MAKING THE GRADE: Kansas fell 11 spots from 35th last year to 46th this year among the 50 states in terms of spending transparency.
By Travis Perry │ Kansas Watchdog
OSAWATOMIE, Kan. — The results are in, and the news isn’t good: Kansas continues to plummet in state spending transparency rankings, and it barely squeaked by with a grade of D-minus, according to a report by the U.S. Public Interest Research Group.
Now normally we take PIRG’s findings with a grain of salt; while they state they’re non-partisan, they’re a noticeable shade of blue. But its recent report, “Following the Money 2014,” delves into the nitty-gritty transparency details folks on both sides of the aisle can appreciate.
The most eye-popping aspect of this year’s dataset is Kansas’ 11-spot drop in the rankings. Last year’s report pegged the Sunflower State at an overall grade of C-minus at 35th place, but this year Kansas fell to 46th and was one point shy of receiving a big, fat F.
Phineas Baxandall, senior analyst for tax and budget policy with PIRG, said Kansas hasn’t necessarily been getting worse — standards and expectations are just getting higher.
“A state has to really be improving even to maintain the same score,” Baxandall told Kansas Watchdog, citing advancements in technological capabilities for raising the bar. “The expectations the public has for information have heightened over time, and our scoring has similarly gotten tougher.”
“What Kansas now gets a D-minus for would have done much better years ago with the same transparency functions,” he added.
Among the biggest knocks on the state is an inability to search its online spending site, kanview.ks.gov, for expenditures by keyword.

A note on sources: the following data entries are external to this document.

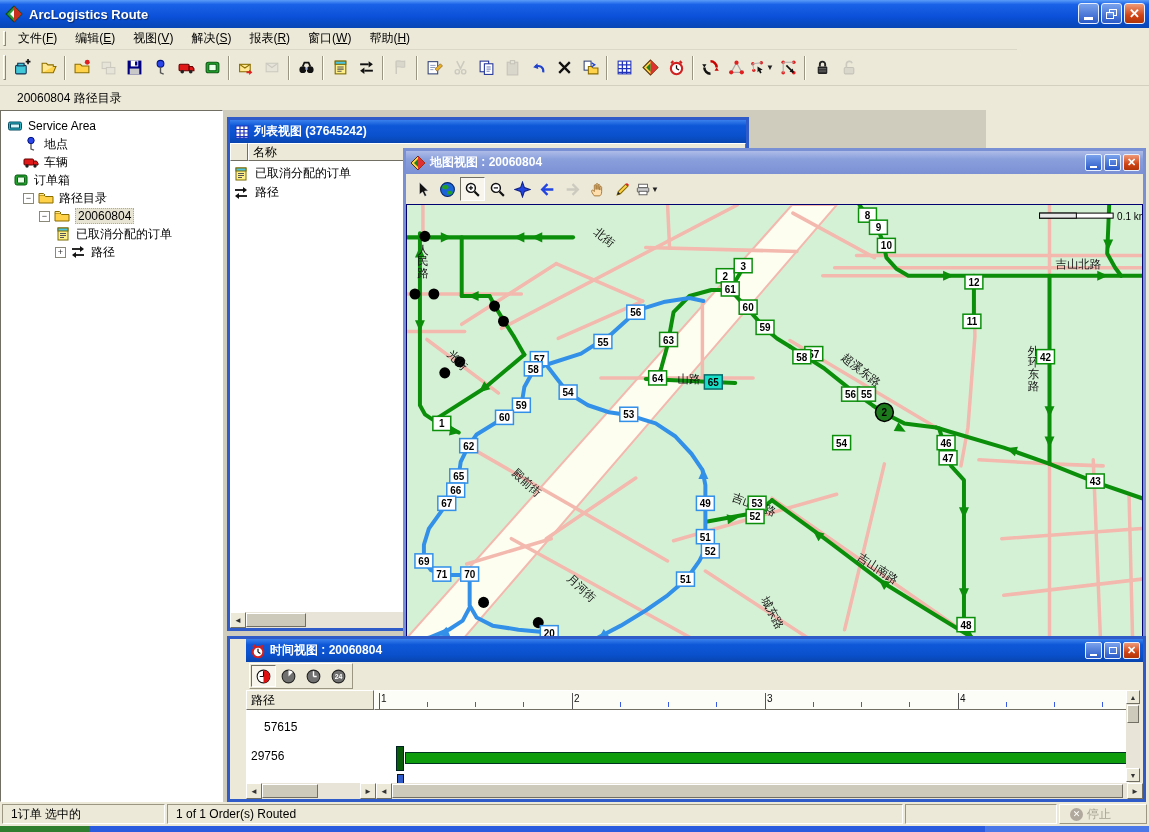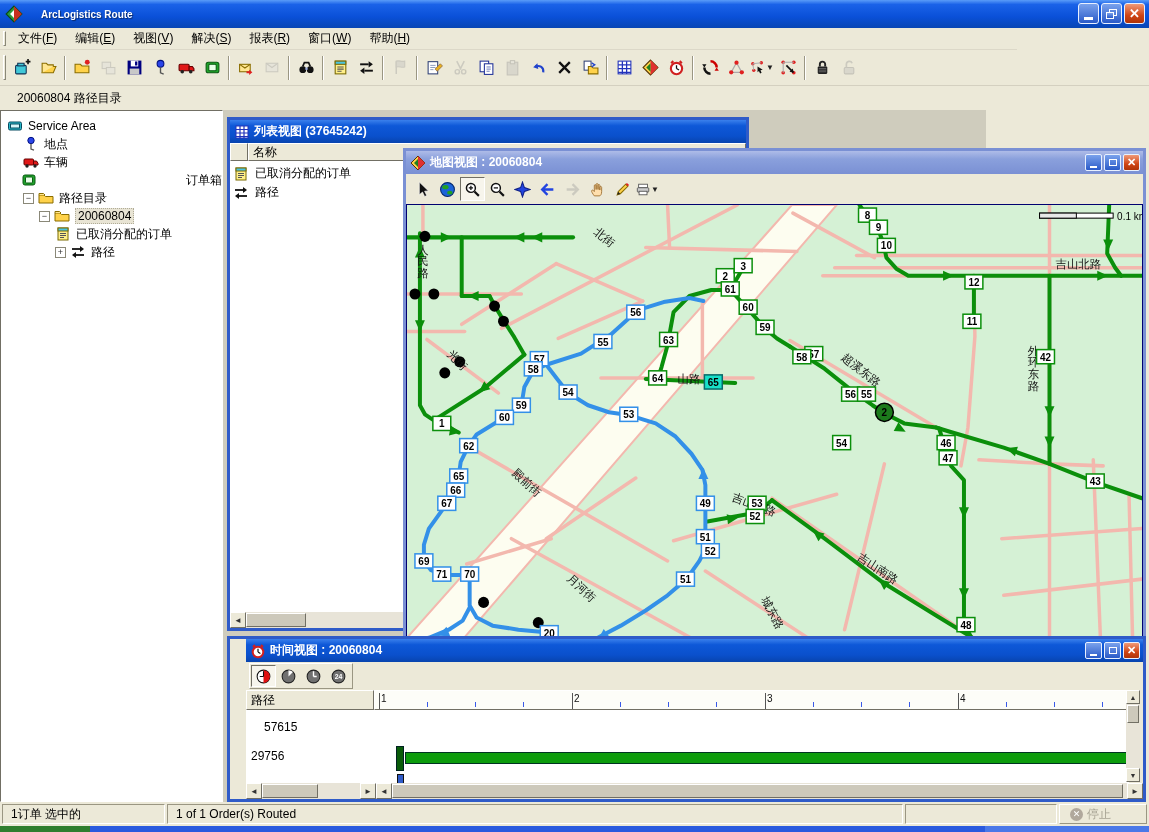--- a/index.html
+++ b/index.html
@@ -3,21 +3,21 @@
 <meta charset="utf-8">
 <style>
   * { margin:0; padding:0; box-sizing:border-box; }
   html,body { width:1149px; height:832px; overflow:hidden; font-family:"Liberation Sans",sans-serif; background:#ece9d8; }
   #app { position:absolute; inset:0; }
 
   
   #titlebar { position:absolute; left:0; top:0; width:1149px; height:28px;
     background:linear-gradient(180deg,#5a9cf8 0%,#1a62e8 16%,#0a50d8 60%,#0846b4 100%);
     display:flex; align-items:center; color:#fff; }
-  #titlebar .app-title { font-size:10px; font-weight:bold; margin-left:18px; text-shadow:1px 1px 1px #0a2a6a; }
+  #titlebar .app-title { font-size:13px; font-weight:bold; margin-left:6px; text-shadow:1px 1px 1px #0a2a6a; }
   .title-btns { position:absolute; right:4px; top:3px; display:flex; gap:2px; }
   .tbtn { width:21px; height:21px; border-radius:3px; border:1px solid #e8f0ff;
     background:linear-gradient(180deg,#7aa2ec,#2a5ac8); display:flex; align-items:center; justify-content:center; color:#fff; font-size:11px; }
   .tbtn.close { background:linear-gradient(180deg,#f09a78,#d04414 60%,#b03408); }
   .g-min { width:9px; height:3px; background:#fff; margin-top:10px; }
   .g-max { width:9px; height:8px; border:2px solid #fff; }
   .g-restore { position:relative; width:11px; height:10px; }
   .g-restore i { position:absolute; width:8px; height:7px; border:1.5px solid #fff; display:block; background:transparent;}
   .g-restore i:first-child { right:0; top:0; }
   .g-restore i:last-child { left:0; bottom:0; background:linear-gradient(180deg,#7aa2ec,#2a5ac8); }
@@ -391,21 +391,21 @@
         </div>
         <div class="tree-row" style="padding-left: 22px;">
           <span class="ticon"><svg viewBox="0 0 16 16">
               <rect x="1" y="5" width="9.5" height="6" rx="1" fill="#e01818" stroke="#660000"></rect>
               <path d="M10.5 7h3l1.5 2.2V11h-4.5z" fill="#e01818" stroke="#660000"></path>
               <circle cx="4" cy="12" r="1.7" fill="#222"></circle>
               <circle cx="12" cy="12" r="1.7" fill="#222"></circle>
             </svg></span>
           <span class="tlabel">车辆</span>
         </div>
-        <div class="tree-row" style="padding-left: 20px; justify-content: space-between;">
+        <div class="tree-row" style="padding-left: 12px;">
           <span class="ticon"><svg viewBox="0 0 16 16">
               <rect x="2" y="3" width="12" height="10" rx="2" fill="#1fa32a" stroke="#0a5a12"></rect>
               <rect x="4.5" y="5" width="7" height="6" rx="1" fill="#e8ffe8" stroke="#0a5a12"></rect>
             </svg></span>
           <span class="tlabel">订单箱</span>
         </div>
         <div class="tree-row" style="padding-left: 22px;">
           <span class="exp">−</span>
           <span class="ticon"><svg viewBox="0 0 16 16">
               <path d="M1 5h5l1.5 1.5H15V13H1z" fill="#ffd24a" stroke="#8a6d00"></path>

“If you already know what vendor you’re looking for with a contract, or you know the bureaucratic agency giving that contract, you’ll be able to find it,” Baxandall stated. “But if you want to know what the state spends on tires, there’s no way to just search that.”

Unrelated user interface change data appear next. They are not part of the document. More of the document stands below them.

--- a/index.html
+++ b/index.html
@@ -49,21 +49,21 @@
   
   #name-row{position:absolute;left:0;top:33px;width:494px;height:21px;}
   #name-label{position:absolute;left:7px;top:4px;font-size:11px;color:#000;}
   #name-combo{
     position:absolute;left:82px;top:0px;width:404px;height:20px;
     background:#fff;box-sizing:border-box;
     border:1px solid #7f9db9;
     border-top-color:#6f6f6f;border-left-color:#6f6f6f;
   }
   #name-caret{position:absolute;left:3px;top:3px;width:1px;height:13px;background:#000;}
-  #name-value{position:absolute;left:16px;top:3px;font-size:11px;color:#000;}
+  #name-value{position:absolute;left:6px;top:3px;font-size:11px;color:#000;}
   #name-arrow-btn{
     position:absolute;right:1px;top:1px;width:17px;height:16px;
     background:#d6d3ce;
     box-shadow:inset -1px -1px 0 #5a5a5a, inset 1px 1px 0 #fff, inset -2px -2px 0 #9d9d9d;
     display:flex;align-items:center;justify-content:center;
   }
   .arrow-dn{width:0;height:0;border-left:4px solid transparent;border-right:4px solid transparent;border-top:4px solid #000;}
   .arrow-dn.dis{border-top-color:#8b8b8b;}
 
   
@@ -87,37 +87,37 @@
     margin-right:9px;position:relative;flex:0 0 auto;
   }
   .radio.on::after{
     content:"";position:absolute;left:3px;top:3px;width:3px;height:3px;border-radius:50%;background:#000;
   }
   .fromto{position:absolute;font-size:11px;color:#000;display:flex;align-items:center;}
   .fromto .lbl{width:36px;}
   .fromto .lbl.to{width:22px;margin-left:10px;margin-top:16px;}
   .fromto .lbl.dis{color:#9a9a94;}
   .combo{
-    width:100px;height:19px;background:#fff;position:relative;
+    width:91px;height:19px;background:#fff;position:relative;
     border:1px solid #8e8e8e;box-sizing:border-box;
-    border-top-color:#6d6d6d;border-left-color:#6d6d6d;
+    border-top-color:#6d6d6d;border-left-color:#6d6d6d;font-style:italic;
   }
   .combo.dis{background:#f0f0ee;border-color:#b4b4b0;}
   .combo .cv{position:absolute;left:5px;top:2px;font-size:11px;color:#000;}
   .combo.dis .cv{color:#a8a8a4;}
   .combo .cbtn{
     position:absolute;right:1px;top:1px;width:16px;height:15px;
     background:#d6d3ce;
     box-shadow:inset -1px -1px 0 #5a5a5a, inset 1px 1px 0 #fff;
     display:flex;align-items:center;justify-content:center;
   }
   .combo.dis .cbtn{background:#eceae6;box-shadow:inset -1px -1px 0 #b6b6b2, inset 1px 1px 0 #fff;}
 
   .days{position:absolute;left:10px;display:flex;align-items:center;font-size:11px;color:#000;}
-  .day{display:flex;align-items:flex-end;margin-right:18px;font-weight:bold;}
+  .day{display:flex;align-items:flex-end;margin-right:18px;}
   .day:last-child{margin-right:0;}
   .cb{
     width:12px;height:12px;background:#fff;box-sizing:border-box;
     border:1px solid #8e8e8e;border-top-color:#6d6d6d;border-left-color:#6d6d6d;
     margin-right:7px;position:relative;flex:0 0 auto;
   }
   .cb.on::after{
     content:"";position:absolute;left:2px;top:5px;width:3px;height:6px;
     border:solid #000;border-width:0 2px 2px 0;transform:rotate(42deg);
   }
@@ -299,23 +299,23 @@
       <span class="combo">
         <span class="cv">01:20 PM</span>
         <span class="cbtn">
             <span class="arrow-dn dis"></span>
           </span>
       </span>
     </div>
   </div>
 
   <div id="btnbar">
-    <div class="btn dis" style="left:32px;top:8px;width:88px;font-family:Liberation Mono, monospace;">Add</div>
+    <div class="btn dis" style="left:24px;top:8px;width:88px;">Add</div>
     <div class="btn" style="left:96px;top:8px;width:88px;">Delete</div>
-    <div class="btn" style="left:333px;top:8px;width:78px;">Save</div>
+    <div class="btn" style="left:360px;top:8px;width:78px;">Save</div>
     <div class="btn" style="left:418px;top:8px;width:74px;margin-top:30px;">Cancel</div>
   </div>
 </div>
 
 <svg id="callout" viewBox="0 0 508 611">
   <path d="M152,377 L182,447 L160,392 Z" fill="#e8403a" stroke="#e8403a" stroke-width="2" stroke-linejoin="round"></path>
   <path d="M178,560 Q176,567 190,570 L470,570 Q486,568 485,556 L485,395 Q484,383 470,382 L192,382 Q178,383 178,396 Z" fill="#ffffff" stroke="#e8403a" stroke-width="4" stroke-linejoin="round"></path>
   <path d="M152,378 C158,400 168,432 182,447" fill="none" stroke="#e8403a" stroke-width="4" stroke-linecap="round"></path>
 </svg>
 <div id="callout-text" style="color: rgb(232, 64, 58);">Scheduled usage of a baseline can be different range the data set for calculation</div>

Kansas also lost points for poor transparency regarding economic-development-program spending and the inability for people to download the entire spending data set.
Dave Trabert, president of the fiscally conservative Kansas Police Institute, said the state’s transparency infrastructure is nowhere close to where it needs to be.
“There is so much money that’s allocated that legislators never really see, citizens never really see,” Trabert said. “Money that comes off the top that’s not included in a budget process, you don’t see where that money goes.”
In an ideal world, Trabert said, Kansas would alter its budgetary practices to allow for greater transparency and implement changes to show every transaction, no matter how small.
“Nothing that’s off budget, off books, nothing that’s tax expenditures, no such thing,” Trabert said. “Record revenues where they flow and record expenditures.”
One fascinating nugget of information uncovered by PIRG researchers was how transparency doesn’t adhere to political boundaries. PIRG’s report was unable to find any correlation between a state’s political leanings and its level of transparency.
Kansas at least wasn’t dead last, for whatever that’s worth. We beat out Idaho, Alaska and California.